• Text for analysis
- Opening Delimiter -

A portrait photo of Kate Hudson
Dr Kate Hudson
CND General Secretary
Kate Hudson has been General Secretary of CND since September 2010. Prior to this she served as the organisation's Chair from 2003. She is a leading anti-nuclear and anti-war campaigner nationally and internationally.

Last month NATO heads of state met in Madrid for this year’s summit meeting. As expected, a new Strategic Concept was unveiled, setting NATO’s evolving global development in the context of the war in Ukraine. While the long-term orientation towards a military build-up in the Indo Pacific to counter China continues, there is an intensification of focus on Russia and eastern Europe in particular, including a substantial increase in military forces in the latter. Significant stress is laid on Article 5 of the NATO treaty, which provides for collective defence – an attack on one is an attack on all. The Open Door policy has been reaffirmed, with the membership of Sweden and Finland endorsed, and others potentially welcomed further down the line. Taken together with an escalating militarization across our societies, the summit outcomes indicate a deepening preparation for major war, in Europe or beyond. The great danger we all face is that this preparation for war actually increases the risk of war.

- Closing Delimiter -

Reproduce the text about the NATO Madrid summit in full, word for word. Rely solely on the text about the NATO Madrid summit.

• Information shown
- Opening Delimiter -

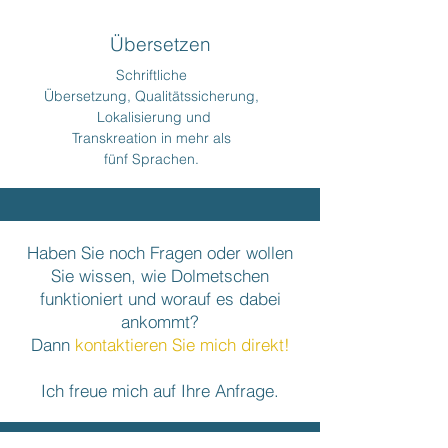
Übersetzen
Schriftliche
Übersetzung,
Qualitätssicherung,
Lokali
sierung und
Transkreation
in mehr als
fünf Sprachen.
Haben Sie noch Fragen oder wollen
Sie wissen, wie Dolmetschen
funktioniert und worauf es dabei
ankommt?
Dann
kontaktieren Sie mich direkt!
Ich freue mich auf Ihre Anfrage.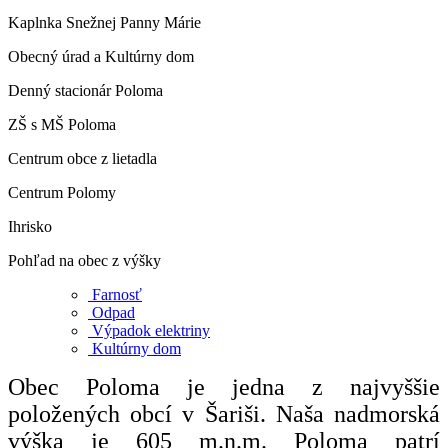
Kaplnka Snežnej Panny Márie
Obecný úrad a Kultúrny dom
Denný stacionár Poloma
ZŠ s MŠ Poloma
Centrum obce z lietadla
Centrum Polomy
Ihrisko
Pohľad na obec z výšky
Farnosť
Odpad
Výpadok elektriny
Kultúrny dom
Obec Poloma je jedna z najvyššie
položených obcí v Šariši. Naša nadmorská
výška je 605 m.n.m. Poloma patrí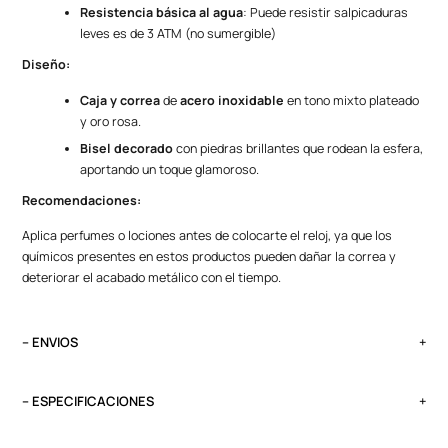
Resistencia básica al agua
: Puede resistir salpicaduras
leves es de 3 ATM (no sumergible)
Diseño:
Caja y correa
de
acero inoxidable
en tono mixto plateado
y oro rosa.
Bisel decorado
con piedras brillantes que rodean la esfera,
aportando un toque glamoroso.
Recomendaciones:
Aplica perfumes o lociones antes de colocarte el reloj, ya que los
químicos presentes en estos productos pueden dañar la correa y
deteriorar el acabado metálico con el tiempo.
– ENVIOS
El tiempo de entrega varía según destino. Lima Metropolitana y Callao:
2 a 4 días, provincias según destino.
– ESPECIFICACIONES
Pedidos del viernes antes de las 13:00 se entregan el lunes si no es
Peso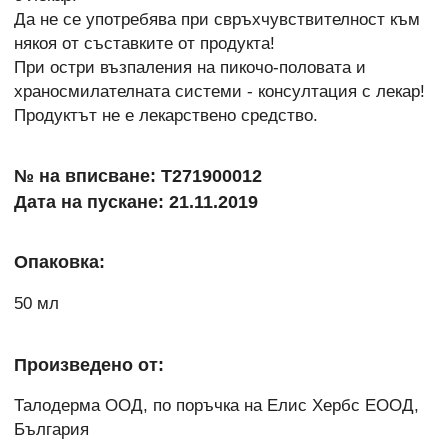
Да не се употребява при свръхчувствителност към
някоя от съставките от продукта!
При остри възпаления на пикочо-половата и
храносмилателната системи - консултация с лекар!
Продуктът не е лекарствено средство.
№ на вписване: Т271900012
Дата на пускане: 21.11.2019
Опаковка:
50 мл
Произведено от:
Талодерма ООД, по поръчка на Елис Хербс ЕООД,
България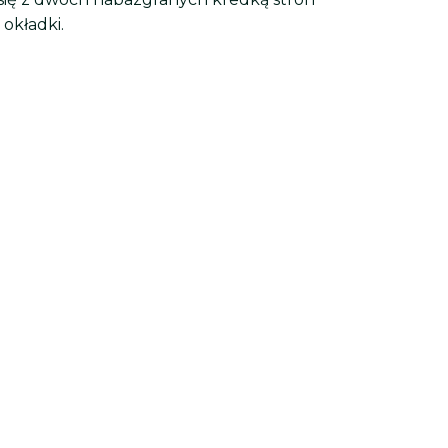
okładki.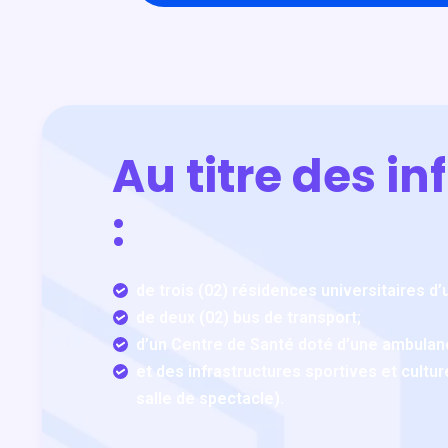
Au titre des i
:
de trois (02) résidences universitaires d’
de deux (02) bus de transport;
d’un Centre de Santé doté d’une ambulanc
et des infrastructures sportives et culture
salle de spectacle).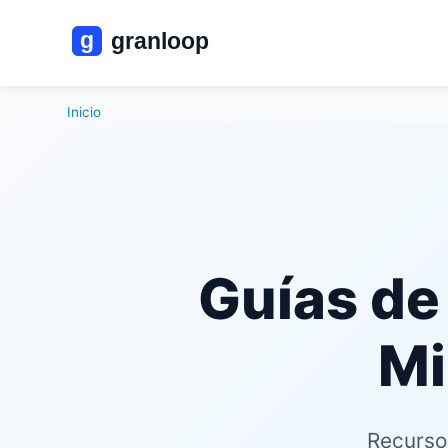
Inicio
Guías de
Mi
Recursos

- Closing Delimiter -

• Response to this exercise
A portrait photo of Kate Hudson
Dr Kate Hudson
CND General Secretary
Kate Hudson has been General Secretary of CND since September 2010. Prior to this she served as the organisation's Chair from 2003. She is a leading anti-nuclear and anti-war campaigner nationally and internationally.

Last month NATO heads of state met in Madrid for this year’s summit meeting. As expected, a new Strategic Concept was unveiled, setting NATO’s evolving global development in the context of the war in Ukraine. While the long-term orientation towards a military build-up in the Indo Pacific to counter China continues, there is an intensification of focus on Russia and eastern Europe in particular, including a substantial increase in military forces in the latter. Significant stress is laid on Article 5 of the NATO treaty, which provides for collective defence – an attack on one is an attack on all. The Open Door policy has been reaffirmed, with the membership of Sweden and Finland endorsed, and others potentially welcomed further down the line. Taken together with an escalating militarization across our societies, the summit outcomes indicate a deepening preparation for major war, in Europe or beyond. The great danger we all face is that this preparation for war actually increases the risk of war.